[GIVEN RECORDS — start]

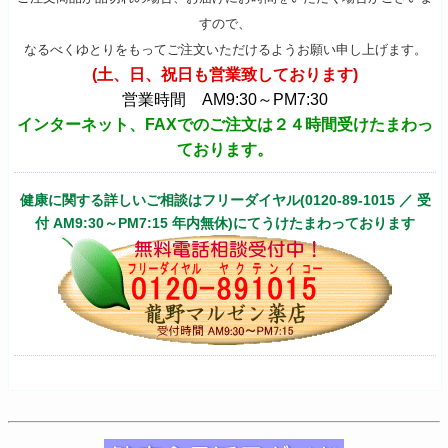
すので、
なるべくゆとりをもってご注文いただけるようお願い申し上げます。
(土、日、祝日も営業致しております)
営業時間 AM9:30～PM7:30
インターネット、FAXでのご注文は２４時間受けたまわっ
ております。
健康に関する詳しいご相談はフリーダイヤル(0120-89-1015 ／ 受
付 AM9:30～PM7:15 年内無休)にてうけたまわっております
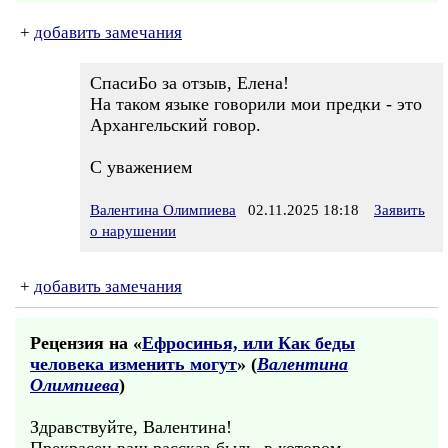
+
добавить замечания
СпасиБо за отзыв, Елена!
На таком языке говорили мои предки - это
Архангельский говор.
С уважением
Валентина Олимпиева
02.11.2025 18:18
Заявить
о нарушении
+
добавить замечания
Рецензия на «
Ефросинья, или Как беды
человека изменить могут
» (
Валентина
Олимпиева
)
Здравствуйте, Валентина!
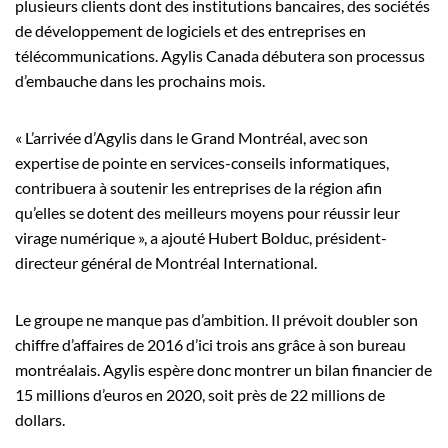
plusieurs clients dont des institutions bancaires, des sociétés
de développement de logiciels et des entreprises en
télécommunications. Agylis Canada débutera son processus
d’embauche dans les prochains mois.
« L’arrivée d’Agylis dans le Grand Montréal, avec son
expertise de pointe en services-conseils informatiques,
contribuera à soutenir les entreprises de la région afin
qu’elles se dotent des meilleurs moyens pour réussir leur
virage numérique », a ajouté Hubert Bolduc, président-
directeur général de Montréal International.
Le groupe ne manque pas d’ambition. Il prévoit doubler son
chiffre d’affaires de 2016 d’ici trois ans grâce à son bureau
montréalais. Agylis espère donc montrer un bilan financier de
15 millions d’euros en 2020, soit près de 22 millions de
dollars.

[GIVEN RECORDS — finish]

**PROBLEM DESCRIPTION**
Leave every picture out and write out, word for word, the lines from the one that contains "02.11.2025 18:18" through the last line of the records.

**ANSWER BOX**
02.11.2025 18:18
Заявить
о нарушении
+
добавить замечания
Рецензия на «
Ефросинья, или Как беды
человека изменить могут
» (
Валентина
Олимпиева
)
Здравствуйте, Валентина!
plusieurs clients dont des institutions bancaires, des sociétés
de développement de logiciels et des entreprises en
télécommunications. Agylis Canada débutera son processus
d’embauche dans les prochains mois.
« L’arrivée d’Agylis dans le Grand Montréal, avec son
expertise de pointe en services-conseils informatiques,
contribuera à soutenir les entreprises de la région afin
qu’elles se dotent des meilleurs moyens pour réussir leur
virage numérique », a ajouté Hubert Bolduc, président-
directeur général de Montréal International.
Le groupe ne manque pas d’ambition. Il prévoit doubler son
chiffre d’affaires de 2016 d’ici trois ans grâce à son bureau
montréalais. Agylis espère donc montrer un bilan financier de
15 millions d’euros en 2020, soit près de 22 millions de
dollars.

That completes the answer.